▶ HOW TO COMPLETE THIS TASK:
The listing that follows must be retyped in full, exactly.

----

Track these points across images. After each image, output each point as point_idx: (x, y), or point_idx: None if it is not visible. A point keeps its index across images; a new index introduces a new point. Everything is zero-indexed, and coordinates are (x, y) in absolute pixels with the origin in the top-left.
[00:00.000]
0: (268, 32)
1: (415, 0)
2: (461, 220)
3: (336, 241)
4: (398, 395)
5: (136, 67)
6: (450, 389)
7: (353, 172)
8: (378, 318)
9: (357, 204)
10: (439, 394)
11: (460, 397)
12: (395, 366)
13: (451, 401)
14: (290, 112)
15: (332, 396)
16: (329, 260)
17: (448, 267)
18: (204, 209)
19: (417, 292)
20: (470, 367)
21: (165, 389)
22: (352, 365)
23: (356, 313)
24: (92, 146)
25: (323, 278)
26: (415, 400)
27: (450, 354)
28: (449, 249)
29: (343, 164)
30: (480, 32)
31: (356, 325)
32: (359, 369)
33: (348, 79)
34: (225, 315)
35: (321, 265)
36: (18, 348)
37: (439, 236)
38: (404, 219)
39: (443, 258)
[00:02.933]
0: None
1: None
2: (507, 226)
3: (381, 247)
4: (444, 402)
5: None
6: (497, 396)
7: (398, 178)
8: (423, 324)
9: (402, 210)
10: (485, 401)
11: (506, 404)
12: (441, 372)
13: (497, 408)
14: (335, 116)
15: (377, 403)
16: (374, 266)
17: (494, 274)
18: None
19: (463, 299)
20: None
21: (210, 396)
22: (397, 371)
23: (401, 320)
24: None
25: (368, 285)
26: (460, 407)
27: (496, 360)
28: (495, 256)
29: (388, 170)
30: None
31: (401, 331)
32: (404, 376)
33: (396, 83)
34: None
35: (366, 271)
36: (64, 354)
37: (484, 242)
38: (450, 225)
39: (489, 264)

----

▶ OUTPUT FOR THIS TASK:
Track these points across images. After each image, output each point as point_idx: (x, y), or point_idx: None if it is not visible. A point keeps its index across images; a new index introduces a new point. Everything is zero-indexed, and coordinates are (x, y) in absolute pixels with the origin in the top-left.
[00:00.000]
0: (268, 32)
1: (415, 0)
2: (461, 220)
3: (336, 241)
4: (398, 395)
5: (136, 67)
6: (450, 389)
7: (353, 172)
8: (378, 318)
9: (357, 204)
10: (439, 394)
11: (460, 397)
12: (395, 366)
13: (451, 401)
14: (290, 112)
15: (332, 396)
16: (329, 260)
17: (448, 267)
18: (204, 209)
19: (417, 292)
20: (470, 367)
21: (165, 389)
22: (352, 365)
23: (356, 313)
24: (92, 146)
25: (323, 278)
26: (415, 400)
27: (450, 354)
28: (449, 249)
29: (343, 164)
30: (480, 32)
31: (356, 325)
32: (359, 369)
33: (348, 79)
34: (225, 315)
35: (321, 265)
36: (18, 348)
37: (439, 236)
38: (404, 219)
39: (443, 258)
[00:02.933]
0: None
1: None
2: (507, 226)
3: (381, 247)
4: (444, 402)
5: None
6: (497, 396)
7: (398, 178)
8: (423, 324)
9: (402, 210)
10: (485, 401)
11: (506, 404)
12: (441, 372)
13: (497, 408)
14: (335, 116)
15: (377, 403)
16: (374, 266)
17: (494, 274)
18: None
19: (463, 299)
20: None
21: (210, 396)
22: (397, 371)
23: (401, 320)
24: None
25: (368, 285)
26: (460, 407)
27: (496, 360)
28: (495, 256)
29: (388, 170)
30: None
31: (401, 331)
32: (404, 376)
33: (396, 83)
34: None
35: (366, 271)
36: (64, 354)
37: (484, 242)
38: (450, 225)
39: (489, 264)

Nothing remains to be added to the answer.